Data for the task:

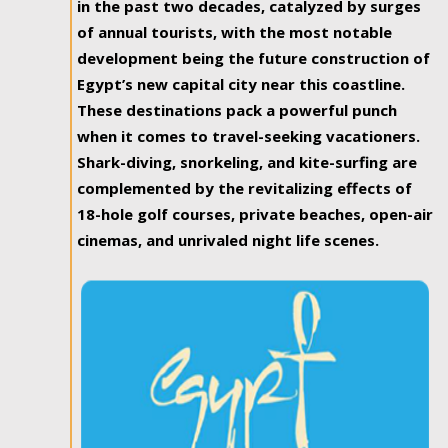
in the past two decades, catalyzed by surges
of annual tourists, with the most notable
development being the future construction of
Egypt’s new capital city near this coastline.
These destinations pack a powerful punch
when it comes to travel-seeking vacationers.
Shark-diving, snorkeling, and kite-surfing are
complemented by the revitalizing effects of
18-hole golf courses, private beaches, open-air
cinemas, and unrivaled night life scenes.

What is needed:
Every line above must appear in the answer unchanged, and no picture may appear in it.

Written answer:
in the past two decades, catalyzed by surges
of annual tourists, with the most notable
development being the future construction of
Egypt’s new capital city near this coastline.
These destinations pack a powerful punch
when it comes to travel-seeking vacationers.
Shark-diving, snorkeling, and kite-surfing are
complemented by the revitalizing effects of
18-hole golf courses, private beaches, open-air
cinemas, and unrivaled night life scenes.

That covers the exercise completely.